LanguageLanguage of Instruction: English
Language Study: Optional
Foreign language study is available. Check the university course catalog.
Courses and credit
Requirements While Abroad
To successfully complete this program:
- Take a full-time course of study: Three courses for a total of 21 quarter/14 semester UC units each semester or 54 University of Otago units per term.
- You may take up to one-third (33%) of your total unit load on a P/NP basis.
- Courses may transfer as lower or upper division to UC.
Current Program Courses
You will finalize your study plans and register for classes after arrival with assistance from UCEAP. In addition to regular university courses, independent study and internships for academic credit are also an option in this program. Before you enroll in courses, you’ll review the calendar, restrictions, and prerequisites for all courses to ensure success.
Catalogs and resources
- University of Otago Course Catalog: Browse courses by subjects related to your major.
- UCEAP Course Catalog: See a list of courses UC students have taken on this program.
- Campus Credit Abroad: Learn the types of credit (major, minor, general education, elective) students from your campus received at this location.
To help you acclimate to New Zealand campus life and culture, there are a few key differences and similarities with UC to be aware of:
- The New Zealand semester is longer and has a slower pace than the UC semester or quarter.
- Students address local lecturers and tutors informally by their first name.
- Similar to UC, the main forms of teaching are lectures (50-500+ students), tutorials (10-25 students), seminars (30+ students; half lecture, half tutorial), and labs/practicals.
- All lectures are recorded—beware of waiting until the last minute to watch them. In New Zealand, students are expected to be independent and show initiative. Instructors won't chase you up if you miss classes or assignments.
- Assignments tend to require heavy research and critical analysis.
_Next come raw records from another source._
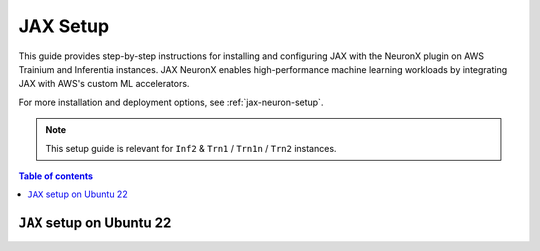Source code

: .. meta::
   :description: Install and set up JAX NeuronX plugin for AWS Trainium and Inferentia instances. Complete setup guide for JAX on Ubuntu 22 with Neuron SDK integration.

.. _setup-jax-neuronx:

JAX Setup
=========

This guide provides step-by-step instructions for installing and configuring JAX with the NeuronX plugin on AWS Trainium and Inferentia instances. JAX NeuronX enables high-performance machine learning workloads by integrating JAX with AWS's custom ML accelerators.

For more installation and deployment options, see :ref:`jax-neuron-setup`.

.. note::
   This setup guide is relevant for ``Inf2`` & ``Trn1`` / ``Trn1n`` / ``Trn2`` instances.

.. contents:: Table of contents
   :local:
   :depth: 2


``JAX`` setup on Ubuntu 22
---------------------------

.. card:: Ubuntu 22 (Ubuntu22 AMI)
        :link: /frameworks/jax/setup/jax-setup
        :link-type: doc
        :class-body: sphinx-design-class-title-small
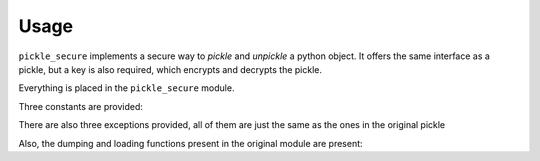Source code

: =====
Usage
=====

``pickle_secure`` implements a secure way to *pickle* and *unpickle*
a python object. It offers the same interface as a pickle, but a key is also required,
which encrypts and decrypts the pickle.


.. py:module:: pickle_secure

Everything is placed in the ``pickle_secure`` module.

Three constants are provided:

.. py:data:: API_VERSION
    :type: str

    The python version of the pickle that pickle_secure targets

.. py:data:: HIGHEST_PROTOCOL
    :type: int

    The same as the original HIGHEST_PROTOCOL from the *pickle* module

.. py:data:: DEFAULT_PROTOCOL
    :type: int

    The same as the original DEFAULT_PROTOCOL from the *pickle* module

There are also three exceptions provided, all of them are just the same as the ones in the original pickle

.. py:exception:: PickleError

    The same as the original PickleError from the *pickle* module


.. py:exception:: PicklingError

    The same as the original PicklingError from the *pickle* module


.. py:exception:: UnpicklingError

    The same as the original UnpicklingError from the *pickle* module


Also, the dumping and loading functions present in the original module are present:

.. py:function:: def dumps(obj, protocol=None, *, fix_imports=True, key):

   Dump the object to a bytes object.

   :param obj: The object to be pickled
   :param int protocol: The pickle protocol to be used, or None to use the default protocol
   :param bool fix_imports: If the protocol is < 2, it will try to fix the imports to be readable by python2
   :param str key: The encryption key
   :return: the encrypted pickle of the object
   :rtype: bytes

.. py:function:: def dump(obj, file, protocol=None, *, fix_imports=True, key):

   Dump the obj in the file object named ``file``.

   :param obj: The object to be pickled
   :param file: The file to use to write the pickle
   :param int protocol: The pickle protocol to be used, or None to use the default protocol
   :param bool fix_imports: If the protocol is < 2, it will try to fix the imports to be readable by python2
   :param str key: The encryption key

.. py:function:: def loads(bytes_object, *, fix_imports=True, encoding="ASCII", errors="strict", key):

   Retrieve the original object from a bytes object

   :param bytes bytes_obj: The encrypted bytes object to be unpickled
   :param bool fix_imports: If the protocol is < 2, it will try to fix the imports to be readable by python2
   :param str encoding: It is present for compatibility reasons with python2
   :param str errors: It is present for compatibility reasons with python2
   :param str key: The encryption key
   :return: The object that was originally pickled

.. py:function:: def load(file, key, *, fix_imports=True, encoding="ASCII", errors="strict"):

   Retrieve the original object from a file

   :param file: The file containing the encrypted pickle
   :param bool fix_imports: If the protocol is < 2, it will try to fix the imports to be readable by python2
   :param str encoding: It is present for compatibility reasons with python2
   :param str errors: It is present for compatibility reasons with python2
   :param str key: The encryption key
   :return: The object that was originally pickled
- You’ll need to use New Zealand English for assignments.
You will earn direct UC credit and grades for all coursework. Most courses will be assessed by a combination of coursework and a final written exam. Most assessment is due toward the end of the semester. In a semester, it is not uncommon to have your first assignment due in Week 6 and not receive any grades back until Week 8. Finals may be very heavily weighted (40-80% of your final grade). There is usually a study week (called swot vac) between the last week of the semester and the start of the exam period.
Grades for the fall semester are typically available mid-January to mid-February, and grades for the spring semester are typically available mid-August to mid-September.